Finkel’s wife cried when Finkel said he was sorry to have embarrassed them. She soon dried her tears and following the sentencing, she was again joking with her friends.

Blaine, one of the prosecuting attorneys, said he felt the trial went well and was very pleased with the sentence and that he appreciated how Judge Cates considered each count separately.

“This started out to be a three-hour procedure,” one of the victims told the court before the sentencing, “and it has now drawn out to be seven years and will probably last for a lifetime. I don’t think Dr. Finkel knows how many people he has hurt.”

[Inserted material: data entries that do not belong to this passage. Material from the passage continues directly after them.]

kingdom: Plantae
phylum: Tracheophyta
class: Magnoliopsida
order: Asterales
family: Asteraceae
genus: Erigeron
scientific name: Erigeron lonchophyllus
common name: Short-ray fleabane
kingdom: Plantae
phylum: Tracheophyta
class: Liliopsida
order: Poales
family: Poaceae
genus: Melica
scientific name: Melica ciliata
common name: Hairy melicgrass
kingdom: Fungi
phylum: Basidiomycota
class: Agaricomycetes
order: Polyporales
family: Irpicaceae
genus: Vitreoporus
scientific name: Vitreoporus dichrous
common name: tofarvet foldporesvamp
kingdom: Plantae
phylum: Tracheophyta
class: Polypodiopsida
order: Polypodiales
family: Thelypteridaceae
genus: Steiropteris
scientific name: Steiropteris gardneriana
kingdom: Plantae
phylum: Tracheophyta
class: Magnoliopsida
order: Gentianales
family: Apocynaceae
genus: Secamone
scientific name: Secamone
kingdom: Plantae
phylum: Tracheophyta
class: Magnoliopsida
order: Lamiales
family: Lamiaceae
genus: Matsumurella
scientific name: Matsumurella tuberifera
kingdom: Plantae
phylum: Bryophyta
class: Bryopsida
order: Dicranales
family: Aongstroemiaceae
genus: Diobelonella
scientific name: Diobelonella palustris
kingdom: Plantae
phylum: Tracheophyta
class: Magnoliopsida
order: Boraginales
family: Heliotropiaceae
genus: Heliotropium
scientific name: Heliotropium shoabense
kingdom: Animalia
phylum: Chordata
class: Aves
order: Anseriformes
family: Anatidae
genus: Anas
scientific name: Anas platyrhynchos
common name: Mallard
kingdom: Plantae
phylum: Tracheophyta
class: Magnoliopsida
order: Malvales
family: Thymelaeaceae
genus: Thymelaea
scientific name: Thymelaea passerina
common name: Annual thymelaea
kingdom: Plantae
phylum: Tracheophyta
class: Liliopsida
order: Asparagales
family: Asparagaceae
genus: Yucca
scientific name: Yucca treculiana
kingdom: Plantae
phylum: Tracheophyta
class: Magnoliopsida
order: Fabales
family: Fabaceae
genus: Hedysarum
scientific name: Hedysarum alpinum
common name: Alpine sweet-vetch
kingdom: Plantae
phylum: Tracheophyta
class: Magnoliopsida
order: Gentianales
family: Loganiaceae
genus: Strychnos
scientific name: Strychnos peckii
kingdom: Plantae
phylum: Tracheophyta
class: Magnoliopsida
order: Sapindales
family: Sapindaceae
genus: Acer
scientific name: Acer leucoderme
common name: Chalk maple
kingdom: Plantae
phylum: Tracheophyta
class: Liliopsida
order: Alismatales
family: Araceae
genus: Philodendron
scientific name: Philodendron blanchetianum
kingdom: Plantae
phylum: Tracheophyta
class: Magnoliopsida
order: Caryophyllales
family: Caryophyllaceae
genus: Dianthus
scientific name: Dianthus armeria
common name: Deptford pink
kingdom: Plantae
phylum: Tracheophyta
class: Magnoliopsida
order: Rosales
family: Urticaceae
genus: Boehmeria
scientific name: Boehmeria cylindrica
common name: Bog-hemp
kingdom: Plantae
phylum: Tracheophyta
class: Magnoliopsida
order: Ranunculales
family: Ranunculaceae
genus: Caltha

“I don’t think he got enough time, ” said the sister of one of the plaintiffs, Rose, afterward. “He could be back on the streets again,” she said, adding, “He is a sick, pompous man who still doesn’t understand what he did and how he has affected the lives of the victims. It’s been seven years since my sister saw him and she still to this day, cannot go to a gynecologist as she is so afraid of doctors, because of what Finkel did to her.”

Finkel, who performed some 20 percent of Arizona’s abortions each year and up to 30,000 total in his career, may not have much hope for a successful appeal. Judge Cates’ fair and careful handling of this case would seem to make a reversal of the verdict highly unlikely. But Richard Gierloff, the attorney for Finkel, said he will appeal the conviction.

“I hope he dies in prison,” said one victim, acidly, only for a moment conveying the deep suffering resulting from her encounter with Finkel, which will likely last a lifetime.